__Exercise aim__.
Word for word, repeat the data that follows. Do not include the pictures.

__Information provided__.
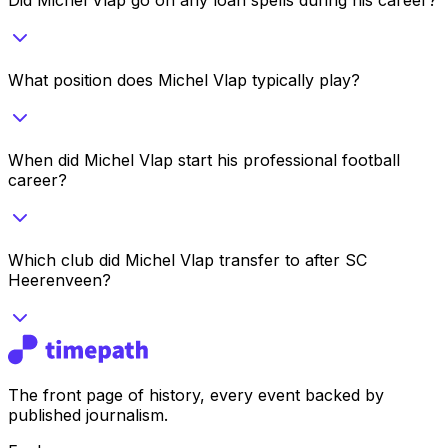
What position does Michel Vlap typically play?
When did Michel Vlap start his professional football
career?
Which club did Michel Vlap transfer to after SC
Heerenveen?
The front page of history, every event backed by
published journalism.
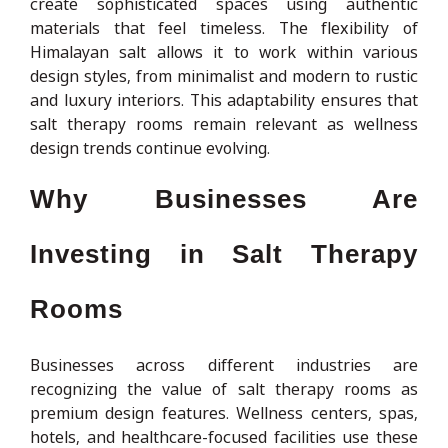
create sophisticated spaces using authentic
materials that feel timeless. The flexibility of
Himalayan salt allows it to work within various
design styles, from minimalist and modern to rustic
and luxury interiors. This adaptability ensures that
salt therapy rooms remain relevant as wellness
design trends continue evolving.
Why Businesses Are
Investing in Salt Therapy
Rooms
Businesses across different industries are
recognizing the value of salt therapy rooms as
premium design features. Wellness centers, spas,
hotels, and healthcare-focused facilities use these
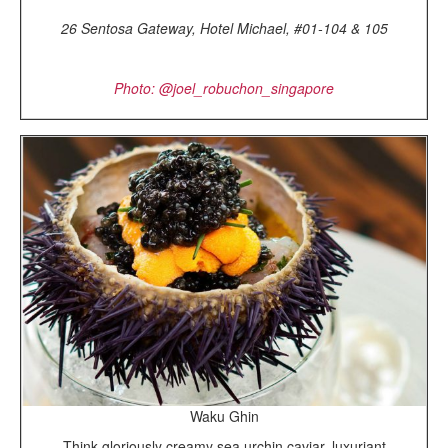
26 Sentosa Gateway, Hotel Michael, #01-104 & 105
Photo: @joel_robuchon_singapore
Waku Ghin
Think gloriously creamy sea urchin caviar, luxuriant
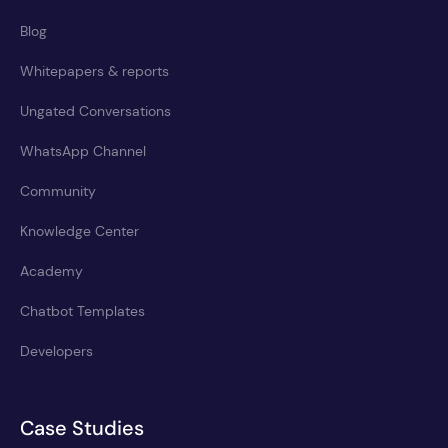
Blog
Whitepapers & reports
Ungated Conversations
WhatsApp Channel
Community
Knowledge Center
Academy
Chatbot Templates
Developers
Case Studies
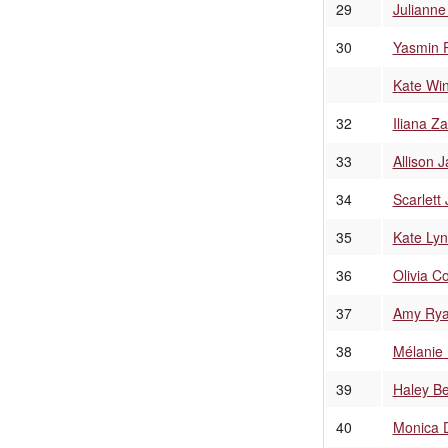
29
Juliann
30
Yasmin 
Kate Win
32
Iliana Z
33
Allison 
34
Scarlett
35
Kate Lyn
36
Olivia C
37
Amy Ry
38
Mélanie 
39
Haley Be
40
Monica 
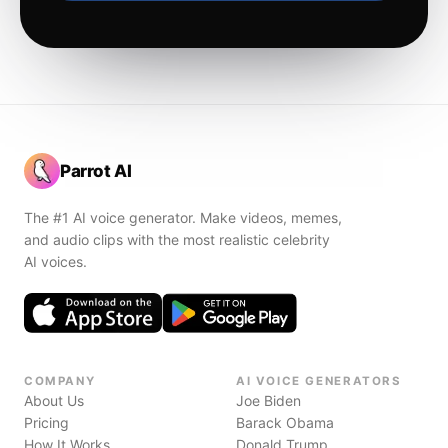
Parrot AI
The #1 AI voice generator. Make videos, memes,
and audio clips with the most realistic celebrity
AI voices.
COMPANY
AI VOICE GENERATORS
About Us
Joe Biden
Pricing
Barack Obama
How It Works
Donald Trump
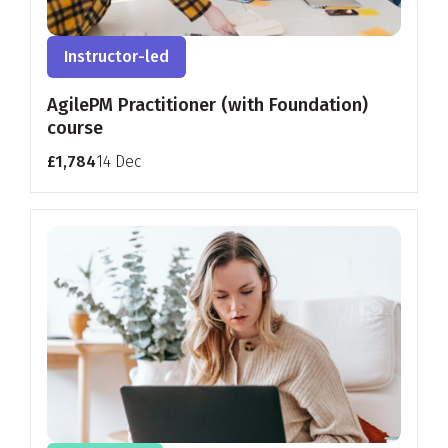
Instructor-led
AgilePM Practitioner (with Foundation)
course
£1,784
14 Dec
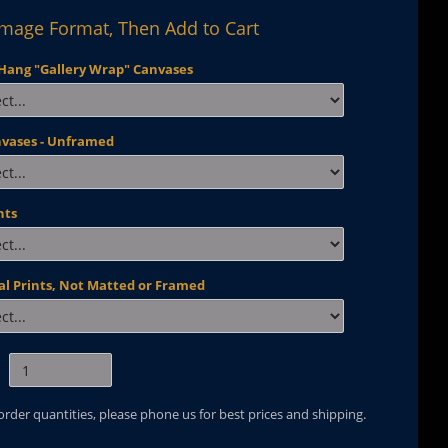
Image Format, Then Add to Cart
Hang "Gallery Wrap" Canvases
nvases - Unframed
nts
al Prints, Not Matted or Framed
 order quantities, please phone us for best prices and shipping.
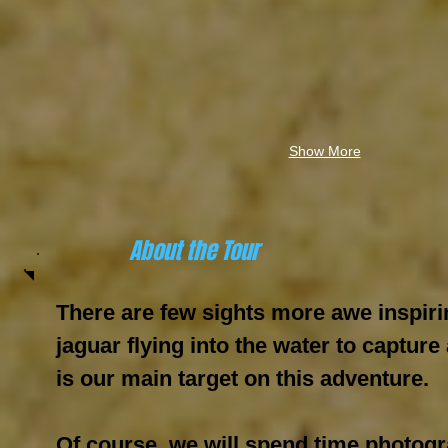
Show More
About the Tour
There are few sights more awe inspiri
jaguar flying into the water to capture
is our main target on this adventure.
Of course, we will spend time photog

__Response for this exercise__.
What position does Michel Vlap typically play?
When did Michel Vlap start his professional football
career?
Which club did Michel Vlap transfer to after SC
Heerenveen?
The front page of history, every event backed by
published journalism.
create sophisticated spaces using authentic
materials that feel timeless. The flexibility of
Himalayan salt allows it to work within various
design styles, from minimalist and modern to rustic
and luxury interiors. This adaptability ensures that
salt therapy rooms remain relevant as wellness
design trends continue evolving.
Why Businesses Are
Investing in Salt Therapy
Rooms
Businesses across different industries are
recognizing the value of salt therapy rooms as
premium design features. Wellness centers, spas,
hotels, and healthcare-focused facilities use these
26 Sentosa Gateway, Hotel Michael, #01-104 & 105
Photo: @joel_robuchon_singapore
Waku Ghin
Think gloriously creamy sea urchin caviar, luxuriant
Blog
Whitepapers & reports
Ungated Conversations
WhatsApp Channel
Community
Knowledge Center
Academy
Chatbot Templates
Developers
Case Studies
29
Juliann
30
Yasmin 
Kate Win
32
Iliana Z
33
Allison 
34
Scarlett
35
Kate Lyn
36
Olivia C
37
Amy Ry
38
Mélanie 
39
Haley Be
40
Monica 
Parrot AI
The #1 AI voice generator. Make videos, memes,
and audio clips with the most realistic celebrity
AI voices.
COMPANY
AI VOICE GENERATORS
About Us
Joe Biden
Pricing
Barack Obama
How It Works
Donald Trump
Instructor-led
AgilePM Practitioner (with Foundation)
course
£1,784
14 Dec
Image Format, Then Add to Cart
Hang "Gallery Wrap" Canvases
nvases - Unframed
nts
al Prints, Not Matted or Framed
 order quantities, please phone us for best prices and shipping.
Show More
About the Tour
There are few sights more awe inspiri
jaguar flying into the water to capture
is our main target on this adventure.
Of course, we will spend time photog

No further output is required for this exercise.